Shepherd, who is also professor of medical bionics at the University of Melbourne, was a member of the team that developed the Cochlear implant in the 1970s. At the time, scientists weren’t aware of the brain’s ability to reorganize its neural pathways in response to the hearing device, so amplifying its benefit, he said.
“We called it an aid to lip-reading,” Shepherd said. “But now, children as young as six months are using them and people are using them with mobile phones and in noisy environments.”
Second Sight, co-founded by rival cochlear implant pioneer Alfred E. Mann, began selling its Argus II device in Europe in October. Some patients have been using the implant for more than five years, said Brian Mech, vice-president of business development.

Beer Glasses

The device typically takes 2-3 hours to fit, with users able to detect faces -- though not recognize them -- and read large-text font, he said in an e-mail. “Most significant gains are in the areas of orientation and mobility,” he said.
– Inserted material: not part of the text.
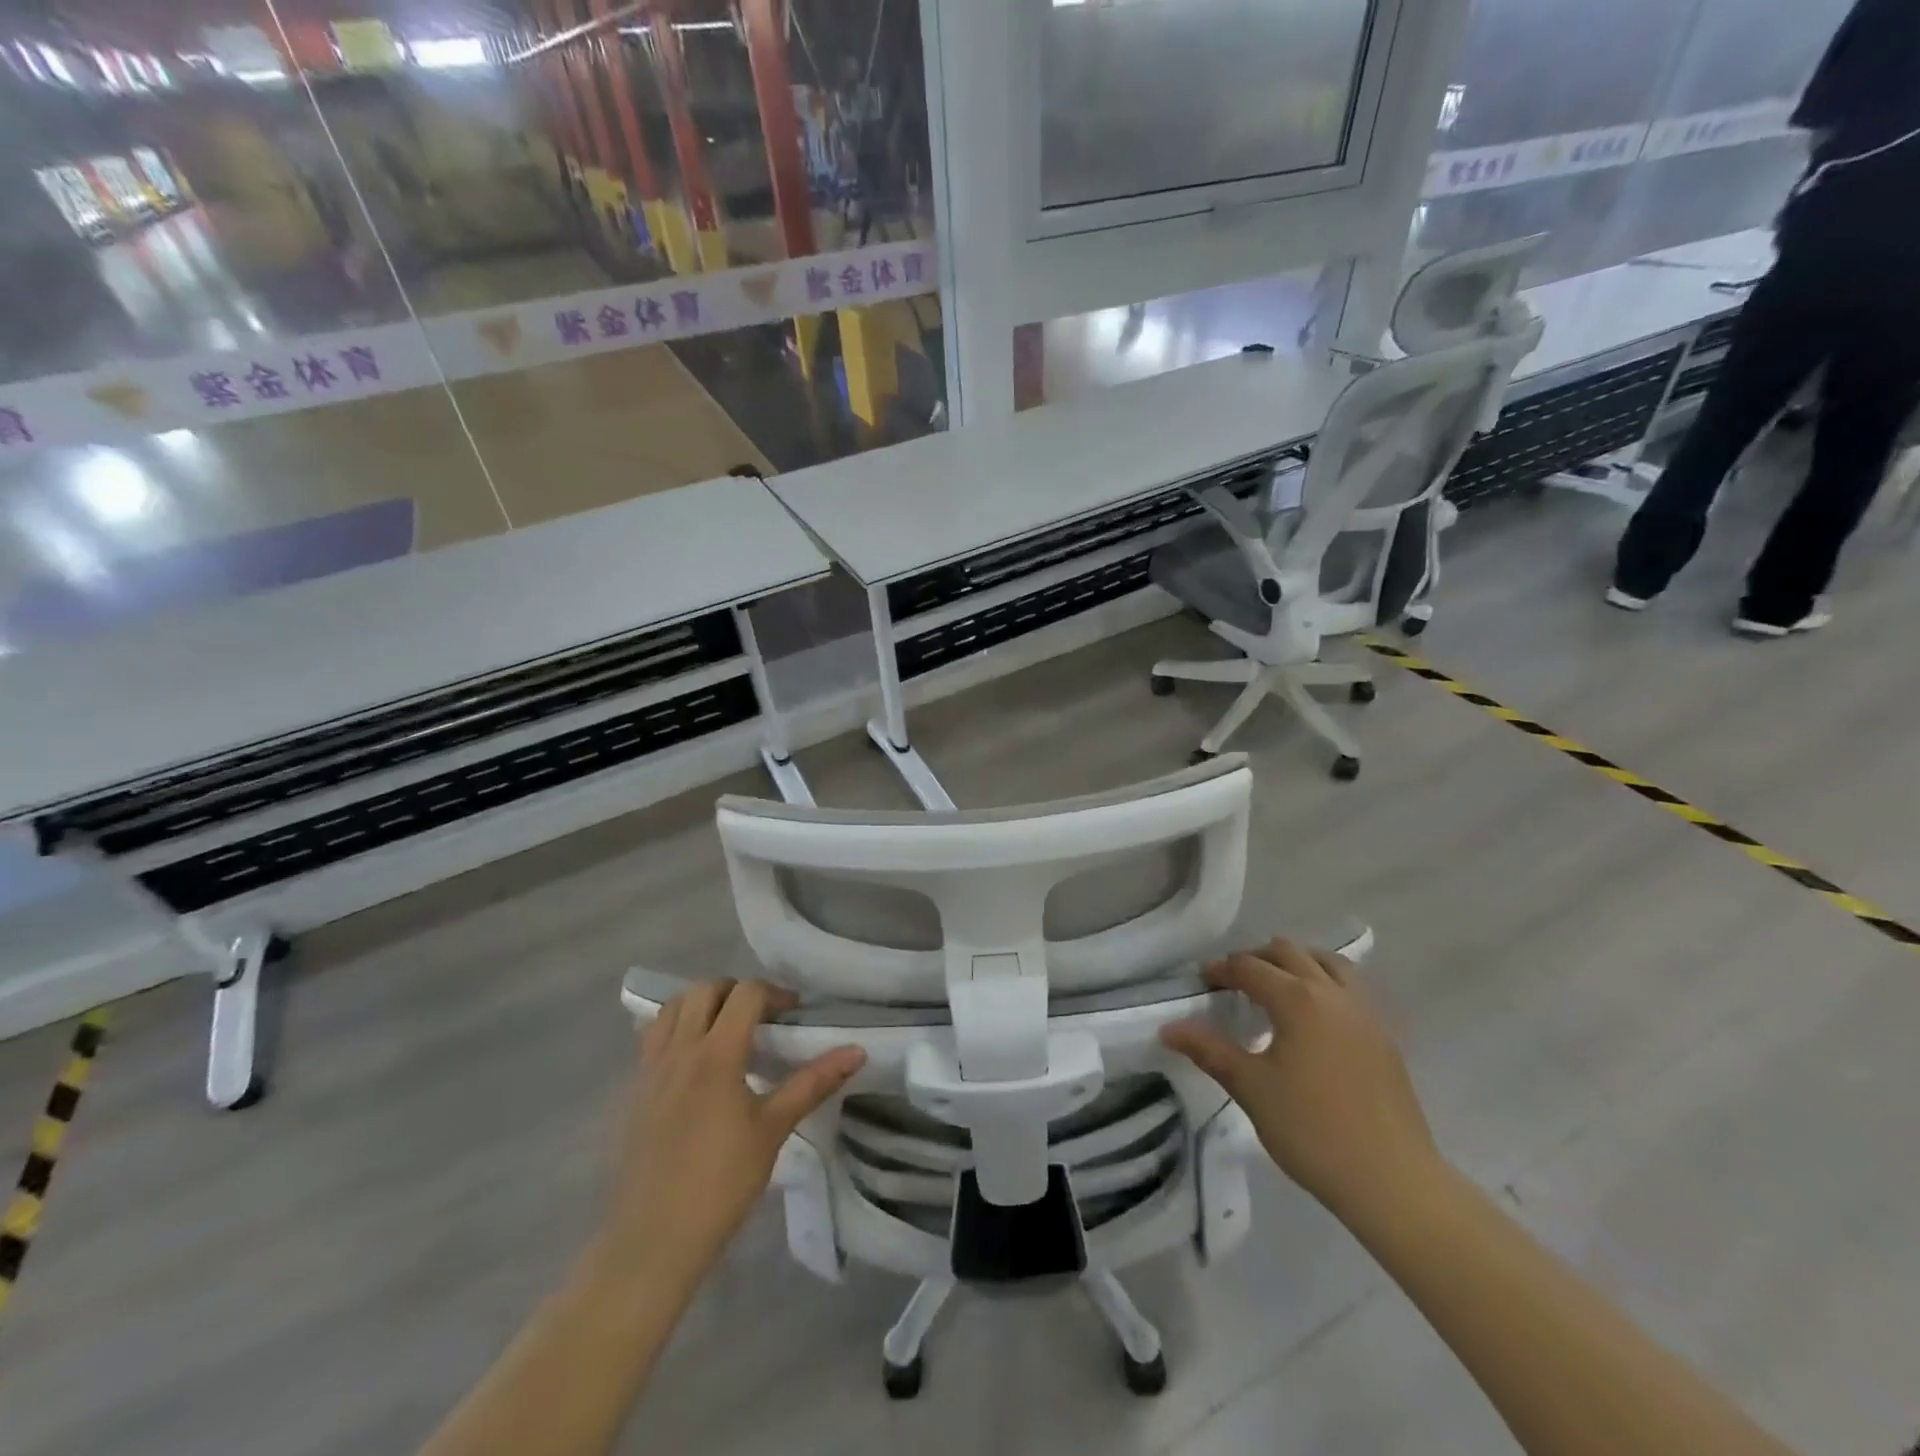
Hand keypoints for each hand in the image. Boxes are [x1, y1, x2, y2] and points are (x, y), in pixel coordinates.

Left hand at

Another approach is used by Retina Implant, whose device has 1,500 electrodes that convert light entering the eye into electrical energy, relying on intact nerves inside the retina to relay information via the optical nerve to the brain.
It takes about 8 hours to fit the implant, which lets users identify and locate objects like beer glasses, cutlery or bananas, Walter Wrobel, the company’s chief executive officer, said via e-mail. Users can also read 4-5 centimeter letters from a distance of about half a meter, he said.
While the teams in Melbourne are playing catch-up with more advanced products, it’s not a prospect that fazes Allen.
“If we have a surgical procedure that is safe and readily reproducible, then you don’t really need to be first,” she said. “You actually want to be better.”